Vladimir Putin’s invasion of Ukraine is nearing the two-year mark. In the time that’s passed, Russia has lost out on economic growth as it remains under pressure inside and out.
If not for the Ukraine war, Russia’s GDP could have been 5% bigger, according to U.S. Treasury estimates cited by the Financial Times Thursday.
Following the invasion, Moscow’s policy response and sanctions from the U.S. and its allies have put its “economy under considerable economic strain,” said Rachel Lyngaas, the Treasury Department’s chief sanctions economist.
Among the ripple effects of Putin’s invasion on the economy are the “rapidly growing expenditures, a depreciating ruble, increasing inflation, and a tight labor market reflecting a loss of workers,” Lyngaas wrote in a draft memo assessing the financial impact of the Ukraine war, viewed by the FT.
Russia has been under a long list of additional sanctions from the U.S. and the European Union since the invasion last March, making it the most sanctioned country in the world. Even under intense economic pressure, the country has committed big sums of money to defense—about 6% of its GDP for 2024, compared with 3.9% in 2023. By comparison, the U.K. spent 2.2% of its GDP on military expenditures in 2022, while the U.S. spent 3.5%.
Other concerns highlighted by Treasury include inflation that’s nearly double the central bank’s 4% target rate and record-high emigration. The Russian economy is also lagging behind other energy exporters, including the U.S.
“Russia is now more isolated, relying on individuals and entities willing to resupply its military and perpetuate its heinous war against Ukraine,” Lyngaas wrote.
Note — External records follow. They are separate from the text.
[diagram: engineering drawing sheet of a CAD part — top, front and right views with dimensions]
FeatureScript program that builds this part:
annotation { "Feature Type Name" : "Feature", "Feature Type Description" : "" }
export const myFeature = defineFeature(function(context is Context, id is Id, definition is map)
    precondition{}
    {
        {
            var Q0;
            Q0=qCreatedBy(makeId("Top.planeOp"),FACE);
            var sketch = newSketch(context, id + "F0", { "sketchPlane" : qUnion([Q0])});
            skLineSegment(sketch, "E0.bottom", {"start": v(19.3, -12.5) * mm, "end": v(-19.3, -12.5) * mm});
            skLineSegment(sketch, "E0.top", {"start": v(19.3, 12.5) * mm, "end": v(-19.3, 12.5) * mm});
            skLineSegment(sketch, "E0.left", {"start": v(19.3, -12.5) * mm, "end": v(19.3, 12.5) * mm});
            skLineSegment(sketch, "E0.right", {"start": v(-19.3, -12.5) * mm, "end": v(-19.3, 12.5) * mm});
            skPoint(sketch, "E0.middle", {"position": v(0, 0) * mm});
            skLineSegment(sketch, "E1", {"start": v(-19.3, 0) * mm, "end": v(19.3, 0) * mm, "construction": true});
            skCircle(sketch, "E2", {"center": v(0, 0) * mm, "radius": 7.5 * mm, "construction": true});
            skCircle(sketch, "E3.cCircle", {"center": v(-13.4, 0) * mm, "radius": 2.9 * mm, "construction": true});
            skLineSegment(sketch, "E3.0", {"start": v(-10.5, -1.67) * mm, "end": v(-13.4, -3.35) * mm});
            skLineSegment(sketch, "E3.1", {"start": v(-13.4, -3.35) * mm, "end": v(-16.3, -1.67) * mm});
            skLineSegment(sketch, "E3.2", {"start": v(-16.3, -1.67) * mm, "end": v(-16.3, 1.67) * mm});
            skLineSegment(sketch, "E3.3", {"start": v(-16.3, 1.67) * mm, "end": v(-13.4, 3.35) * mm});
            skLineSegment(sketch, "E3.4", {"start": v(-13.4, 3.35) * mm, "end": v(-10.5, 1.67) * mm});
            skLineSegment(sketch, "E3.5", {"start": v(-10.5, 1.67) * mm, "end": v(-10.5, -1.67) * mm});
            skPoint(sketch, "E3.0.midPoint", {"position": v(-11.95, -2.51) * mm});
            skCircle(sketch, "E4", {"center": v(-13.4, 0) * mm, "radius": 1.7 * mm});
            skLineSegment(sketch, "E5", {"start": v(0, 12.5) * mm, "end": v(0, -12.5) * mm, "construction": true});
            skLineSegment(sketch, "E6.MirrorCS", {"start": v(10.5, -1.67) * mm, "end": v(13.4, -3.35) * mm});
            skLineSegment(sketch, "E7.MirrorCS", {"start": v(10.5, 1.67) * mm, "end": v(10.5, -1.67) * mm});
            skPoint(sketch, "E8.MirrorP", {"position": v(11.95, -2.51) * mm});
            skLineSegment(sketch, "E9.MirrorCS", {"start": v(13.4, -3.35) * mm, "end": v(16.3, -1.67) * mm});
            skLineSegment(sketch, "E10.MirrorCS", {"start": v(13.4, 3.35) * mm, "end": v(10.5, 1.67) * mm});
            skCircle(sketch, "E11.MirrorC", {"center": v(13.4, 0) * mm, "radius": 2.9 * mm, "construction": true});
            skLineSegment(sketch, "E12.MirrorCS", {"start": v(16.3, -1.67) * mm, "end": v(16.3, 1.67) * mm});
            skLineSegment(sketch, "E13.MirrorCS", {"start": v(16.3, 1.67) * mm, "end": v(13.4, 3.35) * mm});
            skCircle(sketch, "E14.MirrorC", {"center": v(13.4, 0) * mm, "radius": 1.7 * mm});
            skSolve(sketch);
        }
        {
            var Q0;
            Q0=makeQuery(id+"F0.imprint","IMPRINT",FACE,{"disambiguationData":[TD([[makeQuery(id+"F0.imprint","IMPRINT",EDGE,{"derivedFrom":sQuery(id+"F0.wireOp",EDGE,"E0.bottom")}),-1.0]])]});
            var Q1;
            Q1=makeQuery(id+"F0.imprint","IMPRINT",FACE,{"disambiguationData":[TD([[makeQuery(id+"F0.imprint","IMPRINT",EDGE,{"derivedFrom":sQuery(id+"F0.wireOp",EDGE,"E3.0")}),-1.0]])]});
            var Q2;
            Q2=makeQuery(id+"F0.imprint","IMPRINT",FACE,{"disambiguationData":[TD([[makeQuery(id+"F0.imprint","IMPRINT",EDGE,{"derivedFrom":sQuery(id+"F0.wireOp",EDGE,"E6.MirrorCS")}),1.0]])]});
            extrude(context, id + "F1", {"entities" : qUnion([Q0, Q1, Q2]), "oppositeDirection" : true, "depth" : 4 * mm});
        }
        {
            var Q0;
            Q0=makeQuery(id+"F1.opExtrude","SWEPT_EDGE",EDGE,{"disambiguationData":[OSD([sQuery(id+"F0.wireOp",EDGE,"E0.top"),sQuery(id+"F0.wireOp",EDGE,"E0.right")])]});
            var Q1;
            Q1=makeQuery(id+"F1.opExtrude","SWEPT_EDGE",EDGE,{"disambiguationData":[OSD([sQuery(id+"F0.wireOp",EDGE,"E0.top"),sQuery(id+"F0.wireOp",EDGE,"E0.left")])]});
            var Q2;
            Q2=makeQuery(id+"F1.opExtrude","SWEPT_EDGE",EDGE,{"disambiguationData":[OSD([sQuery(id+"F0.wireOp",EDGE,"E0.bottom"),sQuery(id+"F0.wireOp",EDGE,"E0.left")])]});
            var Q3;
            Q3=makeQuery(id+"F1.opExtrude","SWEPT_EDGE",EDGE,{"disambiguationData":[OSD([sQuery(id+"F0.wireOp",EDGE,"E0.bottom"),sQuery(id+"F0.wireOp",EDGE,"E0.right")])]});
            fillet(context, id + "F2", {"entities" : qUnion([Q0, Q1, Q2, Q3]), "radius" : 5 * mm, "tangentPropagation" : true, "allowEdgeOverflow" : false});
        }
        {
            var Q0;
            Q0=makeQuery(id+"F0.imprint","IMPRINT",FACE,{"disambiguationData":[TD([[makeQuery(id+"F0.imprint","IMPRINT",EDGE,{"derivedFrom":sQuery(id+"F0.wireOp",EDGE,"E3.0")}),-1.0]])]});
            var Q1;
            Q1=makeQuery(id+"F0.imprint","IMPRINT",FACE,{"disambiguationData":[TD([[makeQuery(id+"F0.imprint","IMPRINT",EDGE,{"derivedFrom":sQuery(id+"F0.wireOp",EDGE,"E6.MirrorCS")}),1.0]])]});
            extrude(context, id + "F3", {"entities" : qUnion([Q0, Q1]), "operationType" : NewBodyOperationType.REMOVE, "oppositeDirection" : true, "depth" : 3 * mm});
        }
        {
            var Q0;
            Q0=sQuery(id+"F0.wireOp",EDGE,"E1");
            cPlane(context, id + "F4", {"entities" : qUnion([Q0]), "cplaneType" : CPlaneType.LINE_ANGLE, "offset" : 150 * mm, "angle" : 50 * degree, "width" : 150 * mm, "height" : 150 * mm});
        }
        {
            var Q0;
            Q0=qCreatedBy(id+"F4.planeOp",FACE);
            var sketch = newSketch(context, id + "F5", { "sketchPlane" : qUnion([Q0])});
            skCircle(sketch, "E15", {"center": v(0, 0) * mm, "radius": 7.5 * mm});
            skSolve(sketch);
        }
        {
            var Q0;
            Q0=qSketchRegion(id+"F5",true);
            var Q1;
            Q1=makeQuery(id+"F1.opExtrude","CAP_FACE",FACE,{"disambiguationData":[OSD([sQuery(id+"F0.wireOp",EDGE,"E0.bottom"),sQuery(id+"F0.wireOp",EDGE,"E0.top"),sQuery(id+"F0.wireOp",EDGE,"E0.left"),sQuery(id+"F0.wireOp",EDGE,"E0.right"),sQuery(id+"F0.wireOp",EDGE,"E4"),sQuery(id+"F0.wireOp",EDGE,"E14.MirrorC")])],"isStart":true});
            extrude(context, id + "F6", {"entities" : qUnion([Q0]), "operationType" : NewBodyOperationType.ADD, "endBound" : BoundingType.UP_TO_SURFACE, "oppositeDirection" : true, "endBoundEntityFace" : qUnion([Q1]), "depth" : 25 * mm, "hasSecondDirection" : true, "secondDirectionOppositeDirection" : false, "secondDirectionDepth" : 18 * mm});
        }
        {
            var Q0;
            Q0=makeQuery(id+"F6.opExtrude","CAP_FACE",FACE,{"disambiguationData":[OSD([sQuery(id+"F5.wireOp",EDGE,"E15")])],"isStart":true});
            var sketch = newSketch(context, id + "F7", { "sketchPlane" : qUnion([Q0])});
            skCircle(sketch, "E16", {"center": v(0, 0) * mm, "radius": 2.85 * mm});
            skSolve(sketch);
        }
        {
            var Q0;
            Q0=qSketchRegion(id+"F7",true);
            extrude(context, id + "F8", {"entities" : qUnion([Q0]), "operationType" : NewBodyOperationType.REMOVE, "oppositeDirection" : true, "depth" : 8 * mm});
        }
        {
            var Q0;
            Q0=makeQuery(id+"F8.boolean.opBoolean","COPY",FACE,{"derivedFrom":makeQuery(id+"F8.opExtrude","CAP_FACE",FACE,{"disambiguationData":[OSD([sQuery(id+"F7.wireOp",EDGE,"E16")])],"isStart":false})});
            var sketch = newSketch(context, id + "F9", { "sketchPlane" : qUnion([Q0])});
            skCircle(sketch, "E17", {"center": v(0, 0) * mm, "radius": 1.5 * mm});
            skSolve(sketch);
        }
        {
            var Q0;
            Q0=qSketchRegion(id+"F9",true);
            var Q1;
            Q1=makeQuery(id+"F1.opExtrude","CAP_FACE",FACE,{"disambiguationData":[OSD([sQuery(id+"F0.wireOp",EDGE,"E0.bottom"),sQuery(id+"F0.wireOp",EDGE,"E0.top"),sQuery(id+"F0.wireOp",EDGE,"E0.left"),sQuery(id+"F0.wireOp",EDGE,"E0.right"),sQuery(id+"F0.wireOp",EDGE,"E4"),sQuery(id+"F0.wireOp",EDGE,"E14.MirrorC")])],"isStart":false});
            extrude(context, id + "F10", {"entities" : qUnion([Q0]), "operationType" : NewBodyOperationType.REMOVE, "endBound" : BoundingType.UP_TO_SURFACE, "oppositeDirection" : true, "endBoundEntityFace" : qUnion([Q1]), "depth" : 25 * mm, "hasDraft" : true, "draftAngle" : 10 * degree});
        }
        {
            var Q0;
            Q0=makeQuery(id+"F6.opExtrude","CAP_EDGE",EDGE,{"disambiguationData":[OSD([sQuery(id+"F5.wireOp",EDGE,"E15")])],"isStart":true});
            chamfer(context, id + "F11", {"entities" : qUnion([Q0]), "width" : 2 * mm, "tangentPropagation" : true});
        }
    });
The memo comes just as the Biden administration warned that it would need tens of billions of dollars to continue providing support to Ukraine. Last week, congressional Republicans blocked a White House request for $61 billion to assist Kyiv’s efforts to fight Russia.
Questions over effectiveness of price cap, sanctions
Skeptics have raised concerns over whether Western sanctions and the price cap on oil and petroleum products is having the desired impact. The $60-per-barrel cap designed by Australia, the U.S., and other G7 nations was imposed last December with the goal of reducing Russia’s revenues from seaborne crude oil exports such that oil supply is maintained to ensure market stability while Russia is forced to sell at a steep discount. In the first nine months of 2023, oil and gas producers saw income shrink by 41%, pointing to lesser export volumes as was initially intended.
The sanctions, the EU said, have had “hard, tangible effects” that could hit Russia’s economy and its budget in the long term. It has also forecasted a decline in GDP growth for the current year given the impact of the war.
The U.S. Treasury said the cap “helped reduce Russia’s export earnings by forcing sizable discounts on Russian exporters where the embargo lowered demand.”
But in recent times, Russia has found ways around the price cap, and has charged well above the $60 benchmark as oil prices have risen. Putin also moved to ban exports of gasoline and diesel to keep inventories high and provide for the average Russian consumer as the war with Ukraine continues. Even though the Russian ruble has fallen to staggering lows this year, the economy has managed to march on.
For their part, Russian authorities have argued that the economy has remained robust despite economic sanctions and the additional financial burden from the war. In the third quarter, Russia’s GDP grew 5.5% compared with the same period last year, according to the state statistics department Rosstat, putting it on track to recover from its 2022 GDP drop of 2.2%.
Putin recently applauded Russia for staying strong despite being isolated by the West and transforming into a “growth center of the new global economy.” The Kremlin has hailed other victories including low unemployment and an increase in average income.
Western sanctions could have a more staggered effect over time as it begins to trickle down to the everyday life of Russians and their cost of living. The Treasury Department introduced a fresh round of sanctions on Tuesday, targeted at companies in Turkey, the UAE, and China that are believed to be helping Russia gain access to technologies.
Representatives from the U.S. Treasury Department didn’t immediately return Fortune’s request for comment.